Le forze di sicurezza irachene hanno immediatamente avviato un'operazione di inseguimento che ha portato al ribaltamento del veicolo dei rapitori e all'arresto di un sospetto con legami a Kataib Hezbollah, un gruppo paramilitare allineato all'Iran. Il sequestro è avvenuto vicino a un hotel nel quartiere di Karrada, a Baghdad.
Il Dipartimento di Stato ha già adempiuto al nostro dovere di avvertire questa persona dei rischi che corre e continueremo a coordinarci con l'FBI per garantirne il rilascio nel più breve tempo possibile.

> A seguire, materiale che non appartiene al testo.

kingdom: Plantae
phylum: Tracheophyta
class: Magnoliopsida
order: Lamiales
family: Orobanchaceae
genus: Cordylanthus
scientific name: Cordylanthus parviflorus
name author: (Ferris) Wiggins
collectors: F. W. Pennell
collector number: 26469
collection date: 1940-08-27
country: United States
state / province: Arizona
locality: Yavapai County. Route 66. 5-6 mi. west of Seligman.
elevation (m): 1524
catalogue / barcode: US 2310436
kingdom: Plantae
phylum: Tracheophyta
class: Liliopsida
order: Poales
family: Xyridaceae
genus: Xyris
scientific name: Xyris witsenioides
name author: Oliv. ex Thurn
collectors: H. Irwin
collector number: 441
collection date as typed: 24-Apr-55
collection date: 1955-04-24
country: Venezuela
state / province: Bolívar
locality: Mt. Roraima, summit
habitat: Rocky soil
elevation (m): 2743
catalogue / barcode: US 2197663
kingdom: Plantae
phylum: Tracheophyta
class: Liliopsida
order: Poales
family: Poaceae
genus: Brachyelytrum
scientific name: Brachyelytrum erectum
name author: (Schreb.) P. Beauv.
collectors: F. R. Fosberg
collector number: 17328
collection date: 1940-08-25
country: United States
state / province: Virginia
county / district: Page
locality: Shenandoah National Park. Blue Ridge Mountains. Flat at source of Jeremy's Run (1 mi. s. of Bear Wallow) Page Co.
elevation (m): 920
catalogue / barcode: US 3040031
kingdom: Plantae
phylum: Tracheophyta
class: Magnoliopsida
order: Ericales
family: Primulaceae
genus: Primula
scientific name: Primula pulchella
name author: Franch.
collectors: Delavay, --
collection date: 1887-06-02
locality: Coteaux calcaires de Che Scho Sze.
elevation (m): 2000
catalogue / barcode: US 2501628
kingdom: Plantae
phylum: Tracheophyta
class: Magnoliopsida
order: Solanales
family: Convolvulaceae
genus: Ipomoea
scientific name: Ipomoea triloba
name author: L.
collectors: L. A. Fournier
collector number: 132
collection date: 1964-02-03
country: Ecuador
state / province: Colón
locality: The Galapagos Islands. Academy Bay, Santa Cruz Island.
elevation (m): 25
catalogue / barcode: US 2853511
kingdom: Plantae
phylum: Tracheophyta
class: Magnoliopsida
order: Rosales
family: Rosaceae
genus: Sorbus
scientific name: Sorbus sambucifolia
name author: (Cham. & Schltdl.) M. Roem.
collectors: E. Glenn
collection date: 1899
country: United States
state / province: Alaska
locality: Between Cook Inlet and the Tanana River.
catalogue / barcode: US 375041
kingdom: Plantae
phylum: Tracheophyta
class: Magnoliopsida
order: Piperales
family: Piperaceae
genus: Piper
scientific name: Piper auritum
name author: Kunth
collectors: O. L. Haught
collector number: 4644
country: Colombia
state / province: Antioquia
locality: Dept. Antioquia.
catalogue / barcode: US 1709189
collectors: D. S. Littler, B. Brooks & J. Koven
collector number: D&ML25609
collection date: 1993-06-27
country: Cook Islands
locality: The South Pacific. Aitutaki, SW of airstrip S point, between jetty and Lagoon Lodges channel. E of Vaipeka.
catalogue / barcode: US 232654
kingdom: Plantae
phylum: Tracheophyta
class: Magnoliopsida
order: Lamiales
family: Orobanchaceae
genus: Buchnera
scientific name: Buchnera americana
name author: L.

Dylan Johnson, Sottosegretario di Stato per gli Affari Pubblici Globali
I funzionari statunitensi avevano più volte contattato Kittleson per metterla in guardia da minacce specifiche, anche nella notte di lunedì. Il suo contatto di emergenza ha rivelato che le autorità americane le avevano comunicato che il suo nome figurava in una lista di giornaliste donne prese di mira da Kataib Hezbollah, che il gruppo avrebbe pianificato di rapire o uccidere.
Kittleson, che ha ampiamente documentato conflitti in Afghanistan, Iraq e Siria, collabora con Al-Monitor, un quotidiano con sede a Washington focalizzato su questioni del Medio Oriente. La testata ha espresso profonda preoccupazione per il suo rapimento e ha chiesto il suo immediato rilascio.
France 24 presenta il sequestro come un fatto di cronaca che coinvolge gruppi sospettati di essere sostenuti dall'Iran. Il servizio sottolinea la risposta delle forze di sicurezza e la coordinazione diplomatica internazionale senza aggiungere commenti editoriali.